Step one, setting an evaluation index;
step two, constructing a judgment matrix according to an analytic hierarchy process, classifying and sorting 10 evaluation indexes, and constructing 4 judgment matrices;
step three, selecting workers to fill in the judgment matrixes respectively according to requirements of an analytic hierarchy process, wherein the judgment matrixes are shown in tables 6 to 25;
TABLE 6 staff 1 level index decision matrix
TABLE 7 staff 1 part Attribute decision matrix
TABLE 8 staff 1 schema Attribute decision matrix
TABLE 9 staff 1 Environment Attribute decision matrix
TABLE 10 staff 2 level index decision matrix
TABLE 11 staff 2 part Attribute decision matrix
TABLE 12 staff 2 schema attributes decision matrix
TABLE 13 staff 2 Environment Attribute decision matrix
TABLE 14 staff 3 level index decision matrix
TABLE 15 staff 3 part Attribute decision matrix
TABLE 16 staff 3 schema attributes decision matrix
TABLE 17 staff 3 Environment Attribute decision matrix
TABLE 18 staff 4 level index decision matrix
TABLE 19 staff 4 part Attribute decision matrix
TABLE 20 staff 4 schema attributes decision matrix
TABLE 21 staff 4 Environment Attribute decision matrix
TABLE 22 staff 5 level index decision matrix
TABLE 23 staff 5 part Attribute decision matrix
TABLE 24 staff 5 schema attributes decision matrix
TABLE 25 staff 5 Environment Attribute decision matrix
Expanding the judgment matrix sample to 1000 parts;
according to bootstrap method, the computer programming means is used to expand the judgment matrix sample to 1000 parts
Calculating 1000 judgment matrix sample element mean values, re-filling the judgment matrix, and recording as a mean value judgment matrix, which is specifically shown in tables 26-29;
table 26 first-level index mean judgment matrix
Table 27 part attribute mean judgment matrix
TABLE 28 scheme Attribute mean decision matrix
Table 29 environment attribute mean judgment matrix
Step six, checking the consistency of the mean judgment matrix, specifically as shown in tables 30-33;
table 30 first-level index mean judgment matrix consistency test
TABLE 31 part Attribute mean determination matrix consistency test
TABLE 32 scheme Attribute mean determination matrix consistency test
TABLE 33 Environment Attribute mean determination matrix consistency test
Step seven, calculating the weight of each evaluation index according to the mean judgment matrix passing the inspection;
the weights of repeatable disassembly, weight, disassembly steps, disassembly moment, disassembly steps of the peripheral parts, visibility, operation space, the number of maintenance personnel, special equipment requirements and fatigue degree are 0.0483, 0.0199, 0.0107, 0.0096, 0.1666, 0.1522, 0.1206, 0.2027, 0.2166 and 0.0528 in sequence.

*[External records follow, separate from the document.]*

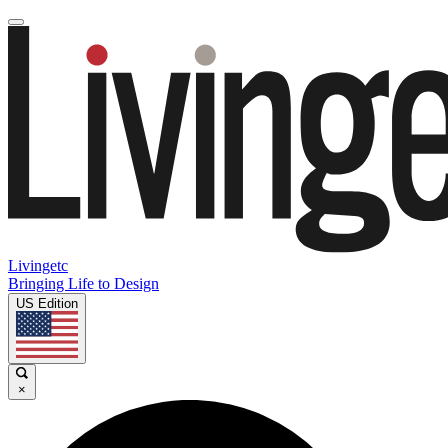
Livingetc
Bringing Life to Design
US Edition
×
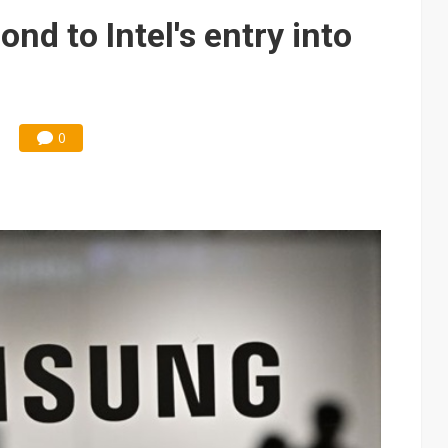
 memory platform aimed at easing global bottlenecks
d to Intel's entry into
 trainers in coding race with Anthropic and OpenAI
mand pressure
lar supply chain that may extend to polysilicon
0
ng to OSATs, benefiting South Korean equipment makers
idding failures as supply chain warns of a market gap
US's potential tariffs double squeeze polysilicon supply chain
ptical-module dominance is Washington's next target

Step eight, setting scoring standards of all evaluation indexes;
step nine, according to the scoring standard of step eight, scoring each index of the driver seat, as shown in table 34 specifically;
table 34 score of each index of driver's seat
Step ten, weighting the scores of all the indexes to obtain a comprehensive score 94.458 for the convenience of maintenance of the driver seat.
In conclusion, the hierarchical level and the judgment matrix are constructed by utilizing an analytic hierarchy process, the sample capacity is enlarged by utilizing a bootstrap method, the weight of each evaluation index is obtained through calculation, meanwhile, the scoring standards of the evaluation indexes are set one by adopting methods such as mathematical statistics, CATIA assembly simulation, ergonomic analysis and qualitative analysis, and finally, the score of the convenience in maintaining the automobile parts is obtained through weighted calculation by combining the weight and the scoring standards of the evaluation indexes.
Although embodiments of the present invention have been shown and described, it will be appreciated by those skilled in the art that changes, modifications, substitutions and alterations can be made in these embodiments without departing from the principles and spirit of the invention, the scope of which is defined in the appended claims and their equivalents.